Copy out the entries that follow. Leave none out.
(INFORMATION Opens)
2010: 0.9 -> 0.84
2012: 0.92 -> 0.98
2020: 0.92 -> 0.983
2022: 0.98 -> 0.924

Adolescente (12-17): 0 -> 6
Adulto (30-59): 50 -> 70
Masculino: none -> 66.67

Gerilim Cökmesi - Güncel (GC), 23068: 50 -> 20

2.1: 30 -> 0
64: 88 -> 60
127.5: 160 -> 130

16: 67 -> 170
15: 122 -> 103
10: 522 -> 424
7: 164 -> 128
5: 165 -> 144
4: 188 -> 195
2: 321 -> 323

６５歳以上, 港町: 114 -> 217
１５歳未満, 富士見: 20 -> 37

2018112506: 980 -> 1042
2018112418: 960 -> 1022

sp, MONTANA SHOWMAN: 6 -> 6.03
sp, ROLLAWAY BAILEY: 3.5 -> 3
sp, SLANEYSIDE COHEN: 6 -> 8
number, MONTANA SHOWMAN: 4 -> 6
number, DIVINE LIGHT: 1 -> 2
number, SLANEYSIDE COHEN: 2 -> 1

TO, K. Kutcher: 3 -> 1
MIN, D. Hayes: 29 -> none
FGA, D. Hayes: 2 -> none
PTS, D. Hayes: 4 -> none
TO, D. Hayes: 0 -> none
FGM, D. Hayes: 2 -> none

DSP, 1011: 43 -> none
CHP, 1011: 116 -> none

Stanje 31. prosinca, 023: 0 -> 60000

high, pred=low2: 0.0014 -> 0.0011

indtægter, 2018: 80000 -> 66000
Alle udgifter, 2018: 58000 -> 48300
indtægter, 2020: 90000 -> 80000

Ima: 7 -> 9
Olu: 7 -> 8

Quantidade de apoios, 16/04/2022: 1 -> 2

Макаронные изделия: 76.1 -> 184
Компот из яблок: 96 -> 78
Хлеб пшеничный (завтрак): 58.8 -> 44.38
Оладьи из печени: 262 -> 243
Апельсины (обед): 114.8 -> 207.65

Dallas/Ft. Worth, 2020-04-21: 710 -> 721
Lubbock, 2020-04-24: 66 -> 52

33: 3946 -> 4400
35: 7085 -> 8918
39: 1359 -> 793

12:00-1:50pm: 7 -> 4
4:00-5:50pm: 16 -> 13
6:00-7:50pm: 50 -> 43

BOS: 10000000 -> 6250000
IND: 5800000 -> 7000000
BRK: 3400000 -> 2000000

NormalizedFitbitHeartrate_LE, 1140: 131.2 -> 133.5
(INFORMATION Closes)
WRITTEN REPLY.
2010: 0.9 -> 0.84
2012: 0.92 -> 0.98
2020: 0.92 -> 0.983
2022: 0.98 -> 0.924

Adolescente (12-17): 0 -> 6
Adulto (30-59): 50 -> 70
Masculino: none -> 66.67

Gerilim Cökmesi - Güncel (GC), 23068: 50 -> 20

2.1: 30 -> 0
64: 88 -> 60
127.5: 160 -> 130

16: 67 -> 170
15: 122 -> 103
10: 522 -> 424
7: 164 -> 128
5: 165 -> 144
4: 188 -> 195
2: 321 -> 323

６５歳以上, 港町: 114 -> 217
１５歳未満, 富士見: 20 -> 37

2018112506: 980 -> 1042
2018112418: 960 -> 1022

sp, MONTANA SHOWMAN: 6 -> 6.03
sp, ROLLAWAY BAILEY: 3.5 -> 3
sp, SLANEYSIDE COHEN: 6 -> 8
number, MONTANA SHOWMAN: 4 -> 6
number, DIVINE LIGHT: 1 -> 2
number, SLANEYSIDE COHEN: 2 -> 1

TO, K. Kutcher: 3 -> 1
MIN, D. Hayes: 29 -> none
FGA, D. Hayes: 2 -> none
PTS, D. Hayes: 4 -> none
TO, D. Hayes: 0 -> none
FGM, D. Hayes: 2 -> none

DSP, 1011: 43 -> none
CHP, 1011: 116 -> none

Stanje 31. prosinca, 023: 0 -> 60000

high, pred=low2: 0.0014 -> 0.0011

indtægter, 2018: 80000 -> 66000
Alle udgifter, 2018: 58000 -> 48300
indtægter, 2020: 90000 -> 80000

Ima: 7 -> 9
Olu: 7 -> 8

Quantidade de apoios, 16/04/2022: 1 -> 2

Макаронные изделия: 76.1 -> 184
Компот из яблок: 96 -> 78
Хлеб пшеничный (завтрак): 58.8 -> 44.38
Оладьи из печени: 262 -> 243
Апельсины (обед): 114.8 -> 207.65

Dallas/Ft. Worth, 2020-04-21: 710 -> 721
Lubbock, 2020-04-24: 66 -> 52

33: 3946 -> 4400
35: 7085 -> 8918
39: 1359 -> 793

12:00-1:50pm: 7 -> 4
4:00-5:50pm: 16 -> 13
6:00-7:50pm: 50 -> 43

BOS: 10000000 -> 6250000
IND: 5800000 -> 7000000
BRK: 3400000 -> 2000000

NormalizedFitbitHeartrate_LE, 1140: 131.2 -> 133.5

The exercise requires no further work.